# Anyone charter?



## sel1005 (Jan 10, 2008)

I would like to learn how all this works, constantly amazed at the flounder pics that get posted, not to mention my fishing for them is sometimes good and most times not so good. One of my favorite fish to eat but other than reading the forum I really don't have any idea about what equipment you use or how you go about it or where you go and why.

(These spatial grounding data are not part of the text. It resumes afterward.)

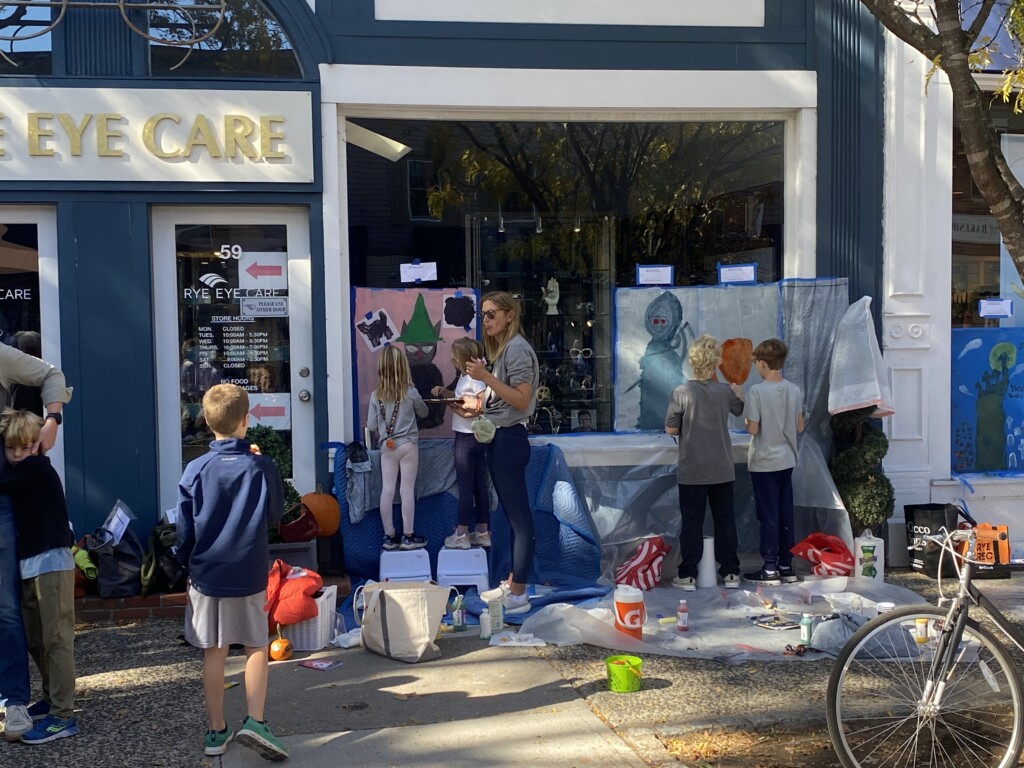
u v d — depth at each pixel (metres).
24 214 6.32
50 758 3.90
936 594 6.30
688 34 6.86
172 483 6.54
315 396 6.55
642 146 7.12
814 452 6.75
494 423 5.61
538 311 7.09
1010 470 7.34
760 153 7.23
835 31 6.98
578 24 6.76
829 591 6.21
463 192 6.94
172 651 5.22
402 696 4.55
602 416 7.16
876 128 7.04
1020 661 4.97
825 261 7.07
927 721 3.80
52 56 6.19
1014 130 7.41
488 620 5.41
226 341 6.57
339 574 6.37
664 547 6.38
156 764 3.84
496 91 6.68
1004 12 7.07
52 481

Anyone charter or allow novices to go out with them in the Destin / FWB / Navarre area?


----------



## frayedknot (May 26, 2010)

*Call Me!*

Call Me. I run an inshore charter and just started runni9ng flounder trips on the frayedknot. give me a call

Capt. Chris White
850 723 7889 cell


----------



## C Low (Apr 16, 2011)

start logging when you catch them and dont catch them. I have noticed here in biloxi that i catch them on rising tide and the first hour of a dropping tide. Live baitfish works better over shrimp, also cocahoe minnow lures and gulp baits work good with a shaky head retrieve or a constant retrieve at a medium speed. As for gigging them, low tide rising is usually best. It has to be clear enough to see bottom ankle to knee deep.Get on the protected side of marsh,beach, island,etc that the wind is blowing towards if windy.I prefer to gig on bars where there are dropoffs nearbye. Big old flats with no deeper water nearbye usually arent as good. The more moon out the more skiddish the flounder get, you might see a good many on a full moon, but most will take off before you can gig them. Hope some of this helps you out.


----------



## C Low (Apr 16, 2011)

also, when walking to gig flounder, i use a homeade 12v underwater light made from a tractor headlight(9.99 @ advance auto parts here), and use a piece of 1" pvc about 4ft long, to a 45 to a 4"sch40cap and silicone the headlight in the pvc and run the wires throught the handle. i use a small gel cell battery in a backpack to power it. i use a standard 2 prong gig and put my fish on a stringer as i go. Before this i used lanterns, and im glad i dont fool with those anymore. as far as boat floundering, i use 4 500w halagon outdoor floodlights and power them with a generator. i used barbed gigs on the boat and try to let the tide/wind push the boat while i steer and assist pushing with the gigs. I use 10' wooden closet rods bought from lowes for my gig handles for the boat.


----------



## sel1005 (Jan 10, 2008)

thanks for the great advice and input, and PM sent to Capt Chris. Will post pics if I get lucky down the road for sure!


----------



## fulish850 (Oct 21, 2008)

GL sel1005 , flounder stabbing can get very addictive :thumbup:


----------